The World

Azerbaijan Accidentally Releases Election Results Before Vote … Then President Does Even Better

A man walks past campaign posters of presidential contenders in Baku, the capital of Azerbaijan, on Oct. 7, 2013, ahead of the presidential elections.

Photo by Tofik Babayev/AFP/Getty Images

As the Washington Post’s Max Fisher explained yesterday, Azerbaijan has come in for quite a bit of international mockery since a smartphone app released by the country’s Central Election Commission showed longtime president Ilham Aliyev winning with 72.76 percent of the vote… a day before the election.

The app’s developer didn’t really help his cause by claiming that they had accidentally sent out the results from the 2008 election, given that the app featured this year’s candidate names and completely different numbers. All the same, the story, which was first reported by opposition media in Azerbaijan, seems a bit too good to be true.

There were undoubtedly serious flaws with the vote. OSCE observers reported “clear indications of ballot box stuffing in 37 polling stations” and problems with counting at 58 percent of them. But I think incompetence on the part of the app developer seems more likely than the way many readers seem to be interpreting this story—that the government had planned the exact results in advance and accidentally released them early.

In any event Aliyev actually did better in the final results, scoring 84.6 of the vote. The runner-up, opposition candidate Jamil Hasanli, who had 7.4 percent of the vote on the app, wound up with only 5.5 percent in the official returns.

Azerbaijan generally falls into the category of governments that try to at least make their elections look like they could be credible, as opposed to the Kim Jong Ils and Saparmurat Niyazovs of the world who just run unopposed and give themselves over 99 percent.

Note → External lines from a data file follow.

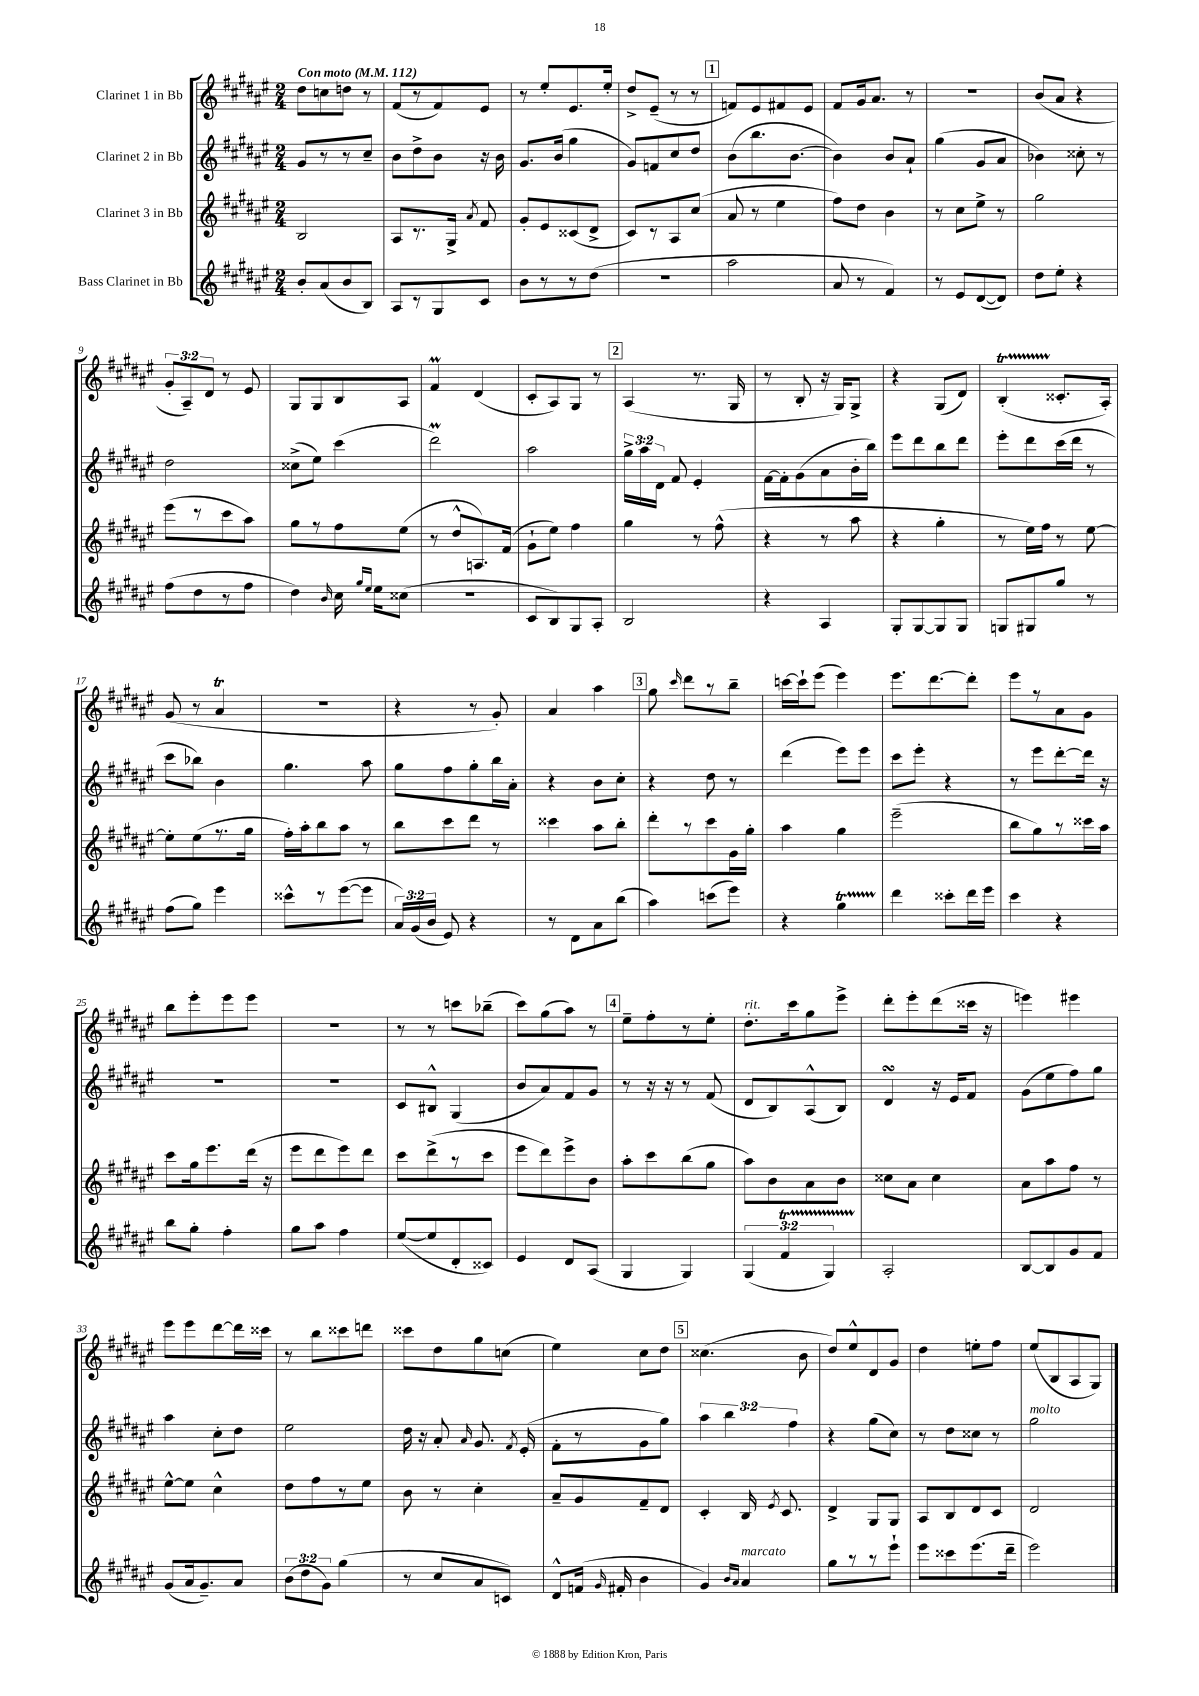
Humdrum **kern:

**kern	**kern	**kern	**kern
*staff4	*staff3	*staff2	*staff1
*clefG2	*clefG2	*clefG2	*clefG2
*k[f#c#g#d#a#e#]	*k[f#c#g#d#a#e#]	*k[f#c#g#d#a#e#]	*k[f#c#g#d#a#e#]
*M2/4	*M2/4	*M2/4	*M2/4
*MM112	*MM112	*MM112	*MM112
8b'/L	2B/	8g#/L	8dd#\L
(8a#/	.	8r	8cc\
8b/	.	8r	8dd\J
8B/J)	.	8cc#~/J	8r
=	=	=	=
8A#/L	8A#/L	8b\L	(8f#/L
8r	8.r	8dd#^\	8r
8G#/	.	8b\J	8f#/)
.	16G#^/Jk	.	.
.	8qa#/	.	.
8c#/J	8f#/	16r	8e#/J
.	.	16b\	.
=	=	=	=
8b\L	8g#'/L	8.g#/L	8r
8r	8e#/	.	8ee#'/L
.	.	(16b/Jk	.
8r	(8c##/	4gg#\	8.e#/
(8dd#\J	8d#^/J	.	.
.	.	.	16ee#'/Jk
=	=	=	=
2r	8c#/L)	8g#/L)	8dd#^/L
.	8r	8f/	(8e#~/J
.	8A#/	8cc#/	8r
.	(8cc#/J	8dd#/J	8r
=	=	=	=
2aa#\	8a#/	(8b\L	8f/L)
.	8r	8.bb\	8e#/
.	4ee#\	.	8f#/
.	.	[8.b\J	.
.	.	.	8e#/J
=	=	=	=
8a#/	8ff#\L)	4b\])	8f#/L
8r	8dd#\J	.	16g#/k
.	.	.	8.a#/J
4f#/)	4b\	8b/L	.
.	.	8a#`/J	8r
=	=	=	=
8r	8r	(4gg#\	2r
8e#/L	8cc#\L	.	.
([8d#/	8ee#^\J	8g#/L	.
8d#/]J)	8r	8a#/J	.
=	=	=	=
8dd#\L	2gg#\	4b-\)	(8b/L
8ee#'\J	.	.	8a#/J
4r	.	8cc##'\	4r
.	.	8r	.
=	=	=	=
(8ff#\L	(8eee#\L	2dd#\	12g#'/L
.	.	.	12A#~/)
8dd#\	8r	.	.
.	.	.	12d#/J
8r	8ccc#\	.	8r
8ff#\J	8aa#\J)	.	8e#/
=	=	=	=
4dd#\)	8gg#\L	(8cc##^\L	8G#/L
.	8r	8ee#\J)	8G#/
16qqb/	.	.	.
16cc#\	8ff#\	(4ccc#\	8B/
16qqgg#/LL	.	.	.
16qqee#/JJ	.	.	.
16ee#\LK	.	.	.
(8cc##\J	(8ee#\J	.	8A#/J
=	=	=	=
2r	8r	2ddd#\)	4f#/
.	8dd#^^/L	.	.
.	8.A/)	.	(4d#/
.	(16f#/Jk	.	.
=	=	=	=
8c#/L	8g#`\L	2aa#\	8c#'/L
8B/)	8ee#\J)	.	8A#/)
8G#/	4ff#\	.	8G#/J
8A#'/J	.	.	8r
=	=	=	=
2B/	4gg#\	24gg#^\LL	(4A#/
.	.	24aa#\	.
.	.	24d#\JJ	.
.	.	8f#/	.
.	8r	4e#'/	8.r
.	(8ff#^^\	.	.
.	.	.	16G#/
=	=	=	=
4r	4r	[16f#\LL	8r
.	.	16f#'\]J	.
.	.	(8g#\	8B'/
4A#/	8r	8a#\	16r
.	.	.	16G#/LK)
.	8aa#\	16b'\L	8G#^/J
.	.	16bb\JJ)	.
=	=	=	=
8G#'/L	4r	8eee#\L	4r
[8G#/	.	8ddd#\	.
8G#/]	4gg#'\	8bb\	(8G#/L
8G#/J	.	8ddd#\J	8d#/J)
=	=	=	=
8G/L	8r	8eee#'\L	(4B'/
8G#/	16ee#\LL)	8ddd#\	.
.	16ff#\JJ	.	.
8gg#/J	8r	(16ccc#\L	8.c##'/L
.	.	16ddd#\JJ	.
8r	[8ee#\	8r	.
.	.	.	16A#'/Jk)
=	=	=	=
(8ff#\L	8ee#'\]L	8ccc#\L	(8g#/
8gg#\J)	(8ee#\	8bb-\J)	8r
4eee#\	8.r	4b\	4a#/
.	16gg#\Jk	.	.
=	=	=	=
8ccc##^^\L	16ff#'\LL)	4.gg#\	2r
.	16aa#'\J	.	.
8r	8bb\	.	.
([8eee#\	8aa#\J	.	.
8eee#\]J	8r	8aa#\	.
=	=	=	=
24a#/LL)	8bb\L	8gg#\L	4r
(24g#/	.	.	.
24b/JJ	.	.	.
8e#/)	8ccc#\	8ff#\	.
4r	8ddd#\J	8gg#'\	8r
.	8r	16bb\L	8g#'/)
.	.	16a#'\JJ	.
=	=	=	=
8r	4ccc##\	4r	4a#/
8d#\L	.	.	.
8a#\	8aa#\L	8b\L	4aa#\
(8bb\J	8bb'\J	8cc#'\J	.
=	=	=	=
4aa#\)	8ddd#'\L	4r	8gg#\
.	.	.	16qqccc#/
.	8r	.	8ddd#\L
(8ccc\L	8ccc#\	8dd#\	8r
8eee#\J)	16g#\L	8r	8bb~\J
.	16gg#'\JJ	.	.
=	=	=	=
4r	4aa#\	(4ddd#\	[16ccc\LL
.	.	.	16ccc`\]J
.	.	.	(8eee#\J
4gg#\	4gg#\	8eee#\L)	4eee#\)
.	.	8eee#\J	.
=	=	=	=
4ddd#\	(2eee#~\	8ccc#\L	8.eee#\L
.	.	8eee#'\J	.
.	.	.	[8.ddd#\
8ccc##'\L	.	4r	.
16ddd#\L	.	.	8ddd#'\]J
16eee#\JJ	.	.	.
=	=	=	=
4ccc#\	8bb\L	8r	8eee#\L
.	8gg#\)	8eee#\L	8r
4r	8r	[8ddd#'\	8a#\
.	16ccc##\L	16ddd#\]Jk	8g#\J
.	16aa#\JJ	16r	.
=	=	=	=
8bb\L	8ccc#\L	2r	8bb\L
8gg#'\J	16gg#\k	.	8eee#'\
.	8.eee#\	.	.
4ff#'\	.	.	8eee#\
.	(16ddd#\Jk	.	8eee#\J
.	16r	.	.
=	=	=	=
8gg#\L	8eee#\L	2r	2r
8aa#\J	8ddd#\	.	.
4ff#\	8eee#\)	.	.
.	8ddd#\J	.	.
=	=	=	=
([8ee#/L	8ccc#\L	8c#/L	8r
8ee#/]	(8ddd#^\	8B#^^/J	8r
8d#'/	8r	(4G#/	8ccc\L
8c##/J)	8ccc#\J	.	(8bb-~\J
=	=	=	=
4e#/	8eee#\L	8b/L	8ccc#\L)
.	8ddd#\)	8a#/)	(8gg#\
8d#/L	8eee#^\	8f#/	8aa#\J)
(8A#/J	8b\J	8g#/J	8r
=	=	=	=
4G#/	8aa#'\L	8r	8ee#~\L
.	8ccc#\	16r	8ff#'\
.	.	16r	.
4G#/)	(8bb\	8r	8r
.	8gg#\J	(8f#/	8ee#'\J
=	=	=	=
(6G#/	8aa#\L)	8d#/L	8.dd#'\L
.	8b\	8B/)	.
6f#/	.	.	.
.	.	.	16ccc#\k
.	8a#\	(8A#^^/	8gg#\
6G#/)	.	.	.
.	8b\J	8B/J)	8eee#^\J
=	=	=	=
2A#'/	8cc##\L	4d#/	8ddd#'\L
.	8a#\J	.	8eee#'\
.	4cc##\	16r	(8ddd#\
.	.	16e#/LK	.
.	.	8f#/J	16ccc##\Jk
.	.	.	16r
=	=	=	=
[8B/L	8a#\L	(8g#\L	4eee\)
8B/]	8aa#\	8ee#\	.
8g#/	8ff#\J	8ff#\)	4eee#\
8f#/J	8r	8gg#\J	.
=	=	=	=
(8g#/L	[8ee#^^\L	4aa#\	8eee#\L
16a#/k	8ee#\]J	.	8eee#\
8.g#~/)	.	.	.
.	4cc#^^\	8cc#'\L	[8ddd#\
8a#/J	.	8dd#\J	16ddd#\]L
.	.	.	16ccc##\JJ
=	=	=	=
(12b\L	8dd#\L	2ee#\	8r
12dd#\	.	.	.
.	8ff#\	.	8bb\L
12g#\J)	.	.	.
(4gg#\	8r	.	8ccc##\
.	8ee#\J	.	8ddd\J
=	=	=	=
8r	8b\	16dd#\	8ccc##\L
.	.	16r	.
8cc#/L	8r	8a#'/	8dd#\
.	.	16qqa#/	.
8a#/	4cc#'\	8.g#/	8gg#\
8c/J)	.	.	(8cc\J
.	.	8qf#/	.
.	.	(16e#'/	.
=	=	=	=
8d#^^/L	8a#~/L	8f#'\L	4ee#\)
(16f/Jk	8g#/	8r	.
16qqg#/	.	.	.
16f#'/	.	.	.
4b\	8f#~/	8g#\	8cc#\L
.	8d#/J	8gg#\J)	8dd#\J
=	=	=	=
4g#/)	4c#'/	6aa#\	(4.cc##\
.	.	6bb\	.
16qqb/LL	.	.	.
16qqa#/JJ	.	.	.
4a#/	16B/	.	.
.	8qe#/	.	.
.	8.c#/	.	.
.	.	6ff#\	.
.	.	.	8b\
=	=	=	=
8gg#\L	4d#^/	4r	8dd#/L)
8r	.	.	8ee#^^/
8r	8G#/L	(8gg#\L	8d#/
8eee#`\J	8G#/J	8cc#\J)	8g#/J
=	=	=	=
8eee#\L	8A#/L	8r	4dd#\
8ccc##\	8B/	8dd#\L	.
(8.eee#\	8d#/	8cc##\J	8ee'\L
.	8c#/J	8r	8ff#\J
16ddd#~\Jk	.	.	.
=	=	=	=
2eee#\)	2d#/	2gg#\	(8ee#/L
.	.	.	8B/
.	.	.	8A#/
.	.	.	8G#/J)
==	==	==	==
*-	*-	*-	*-
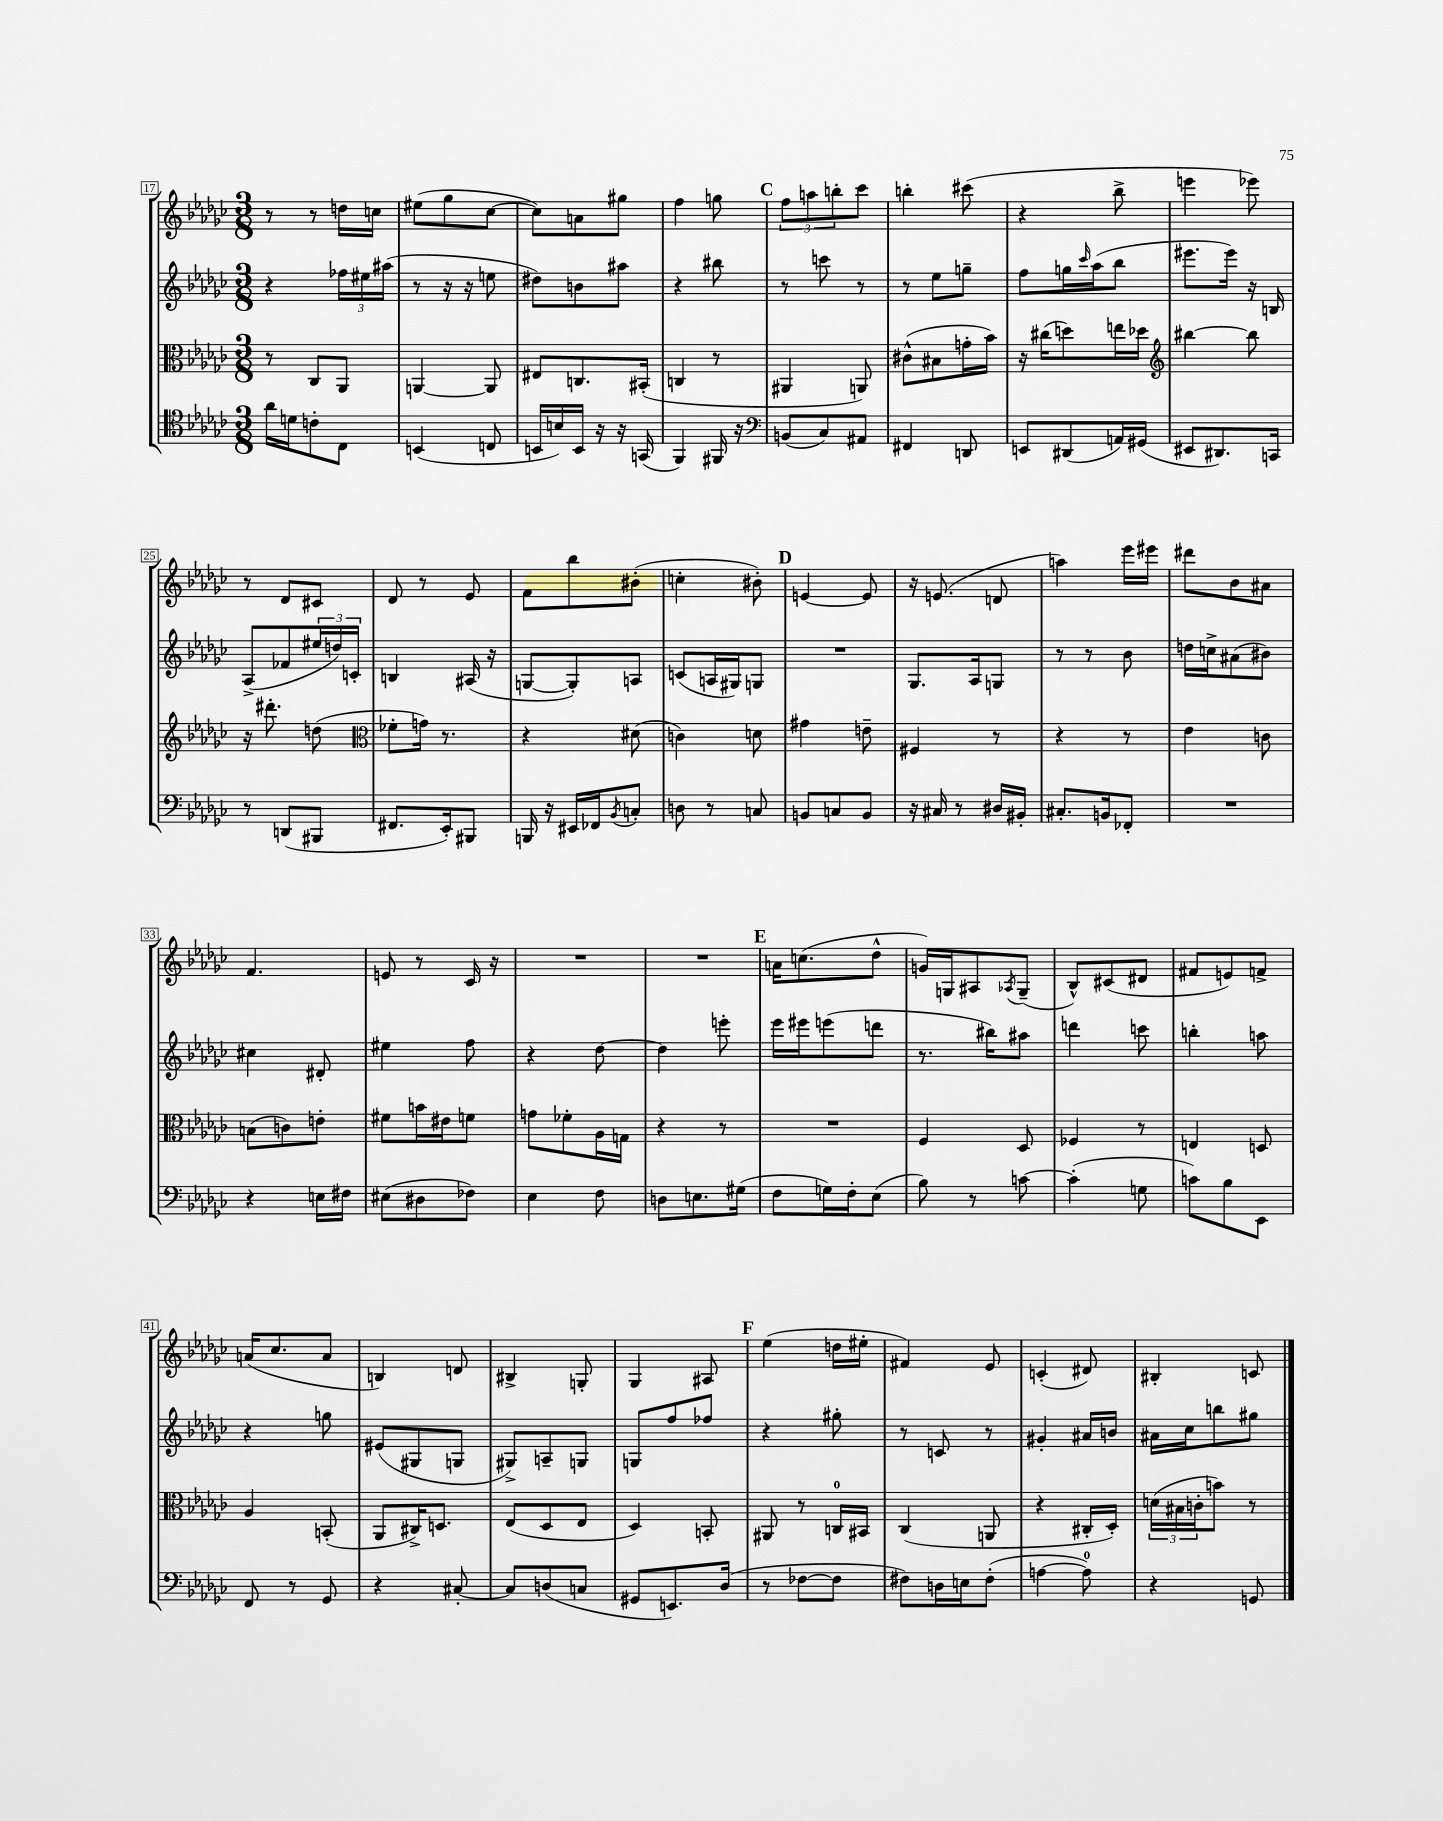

But often, making an unfair election look like it could have been fair can be even harder than just making up numbers.

Vladimir Putin and his United Russia party typically win Russian elections with high but plausible percentages in the 60s. But in Chechnya, a place where Putin waged a brutal war against insurgents in the late 90s and early 2000s, local Kremlin-backed strongman Ramzan Kadyrov likes to serve up win totals like 99.48 percent. In 2011, one Chechen polling station reported a turnout of 107 percent.

Sometimes the problem comes not from overenthusiastic local authorities but from the man at the top being a bit too forthcoming. Belorussian dictator Alexander Lukashenko claims to have rigged the 2006 election by lowering his total from 93 percent to 83 percent because “when you get over 90, this is not accepted psychologically.”

Whether or not the app was actually releasing early results, it was at least symbolic of just how pre-ordained this election looked to most Azeris. Perhaps the Azeri government’s pre-cogs can give some pointers to the Turkish police, who are now apparently authorized to arrest protesters before they start protesting.